A velocidade incapacitante




As vezes me sinto uma senhora de 70 anos. 

Acordo de manhã e a primeira coisa que faço é ler as notícias do dia. Lembro do meu avô que recebia o jornal e lia enquanto tomava café. No meu caso, leio as headlines no meu portal favorito, no celular mesmo, enquanto bebo os 500ml de água que a nutricionista mandou. Ler é a melhor distração para essa tarefa tão ingrata que é beber tanto liquido assim... logo ao acordar. 

Clico nas matérias mais importantes, vejo quais colunistas me agradam e dou uma olhada na previsão do tempo e no horóscopo (sabe como é.
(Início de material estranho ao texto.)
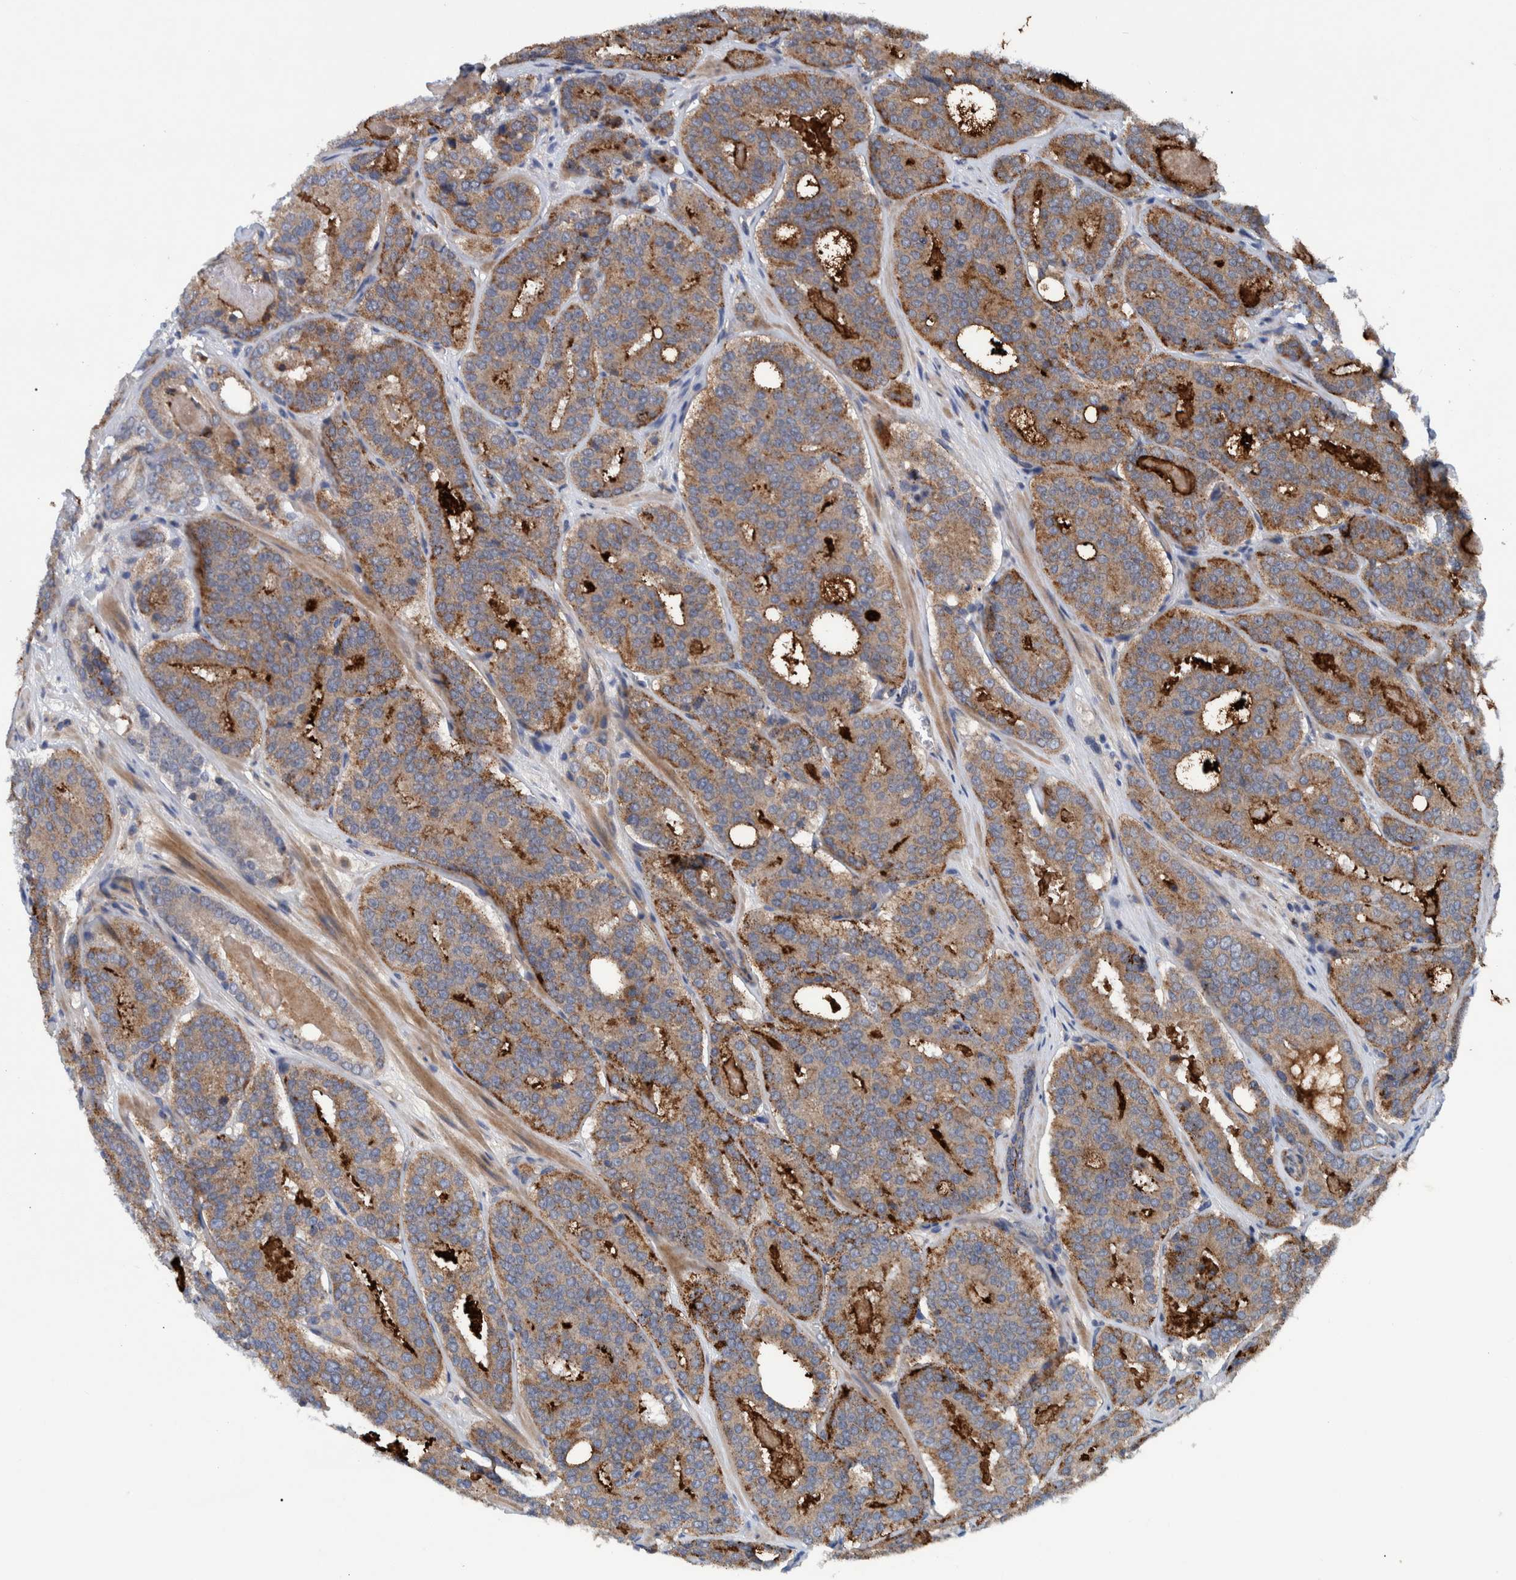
{"staining": {"intensity": "moderate", "quantity": ">75%", "location": "cytoplasmic/membranous"}, "tissue": "prostate cancer", "cell_type": "Tumor cells", "image_type": "cancer", "snomed": [{"axis": "morphology", "description": "Adenocarcinoma, High grade"}, {"axis": "topography", "description": "Prostate"}], "caption": "Human prostate cancer stained with a brown dye shows moderate cytoplasmic/membranous positive staining in approximately >75% of tumor cells.", "gene": "ITIH3", "patient": {"sex": "male", "age": 60}}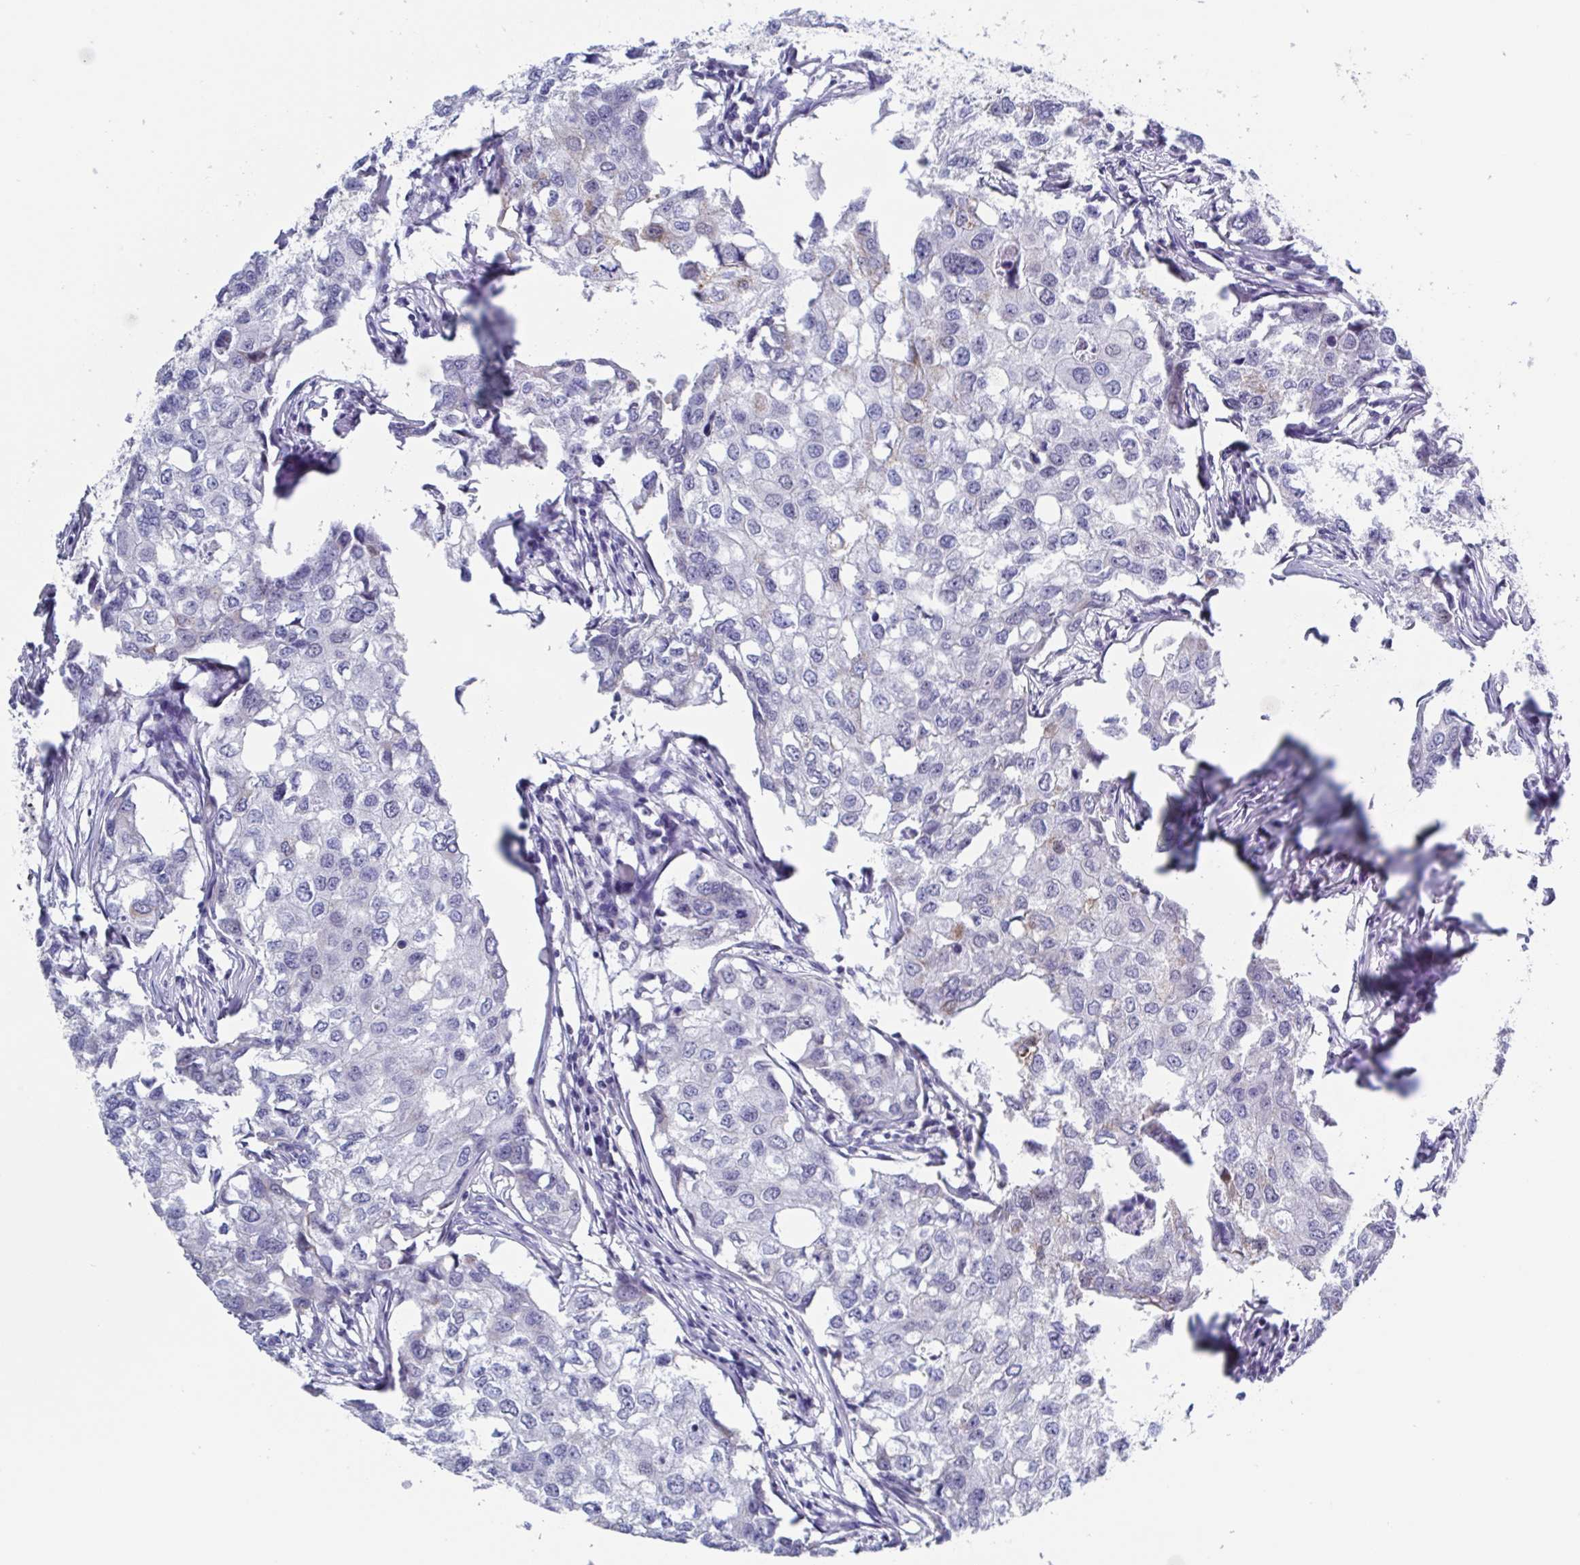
{"staining": {"intensity": "negative", "quantity": "none", "location": "none"}, "tissue": "breast cancer", "cell_type": "Tumor cells", "image_type": "cancer", "snomed": [{"axis": "morphology", "description": "Duct carcinoma"}, {"axis": "topography", "description": "Breast"}], "caption": "Immunohistochemistry (IHC) photomicrograph of neoplastic tissue: breast infiltrating ductal carcinoma stained with DAB reveals no significant protein expression in tumor cells. (Brightfield microscopy of DAB immunohistochemistry at high magnification).", "gene": "PBOV1", "patient": {"sex": "female", "age": 27}}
Não acredito nas bruxas, mas que existem, existem). 

De uns meses pra cá, percebo uma redução considerável no nível de complexidade das matérias mais 'urgentes', aquelas que 'todos precisam saber' para ficarem atualizados. Ao invés de um texto corrido, agora as notícias são apresentadas em estruturas de tópicos e uma linha do tempo quase infinita se atualiza diversas vezes, criando mais um mini-parágrafo que faz com que o início da história vá mais para o final da página. 

As pessoas estão com tanta pressa que mal podem ler um texto corrido? Não existe mais demanda para um começo, meio e fim? Agora as noticias ficam em formato de tópicos printáveis como as checklists de Instagram e TikTok?

O jornalismo reduzido a tópicos é um reflexo de uma cultura da pressa, onde ler um texto é perda de tempo. A qualidade jornalística precisa se rebaixar a essa velocidade que incapacita cérebros de focar em um único assunto por mais de oito segundos. 

Em um mundo onde todos estão se autodiagnosticando com um grau de TDAH, o jornalismo precisa de autoflagelar para que continue existindo. 

Meu lado velhinha se preocupa com o que acontecerá daqui algumas décadas. Será que ainda vamos conseguir sentar na varanda, sentir a textura do jornal e o gosto do café na caneca de metal? Ou será que vamos preferir fazer o download das notícias selecionadas em alguns segundos antes de seguir com nossa correria diária?

Seria essa uma prévia do Black Mirror que vamos viver?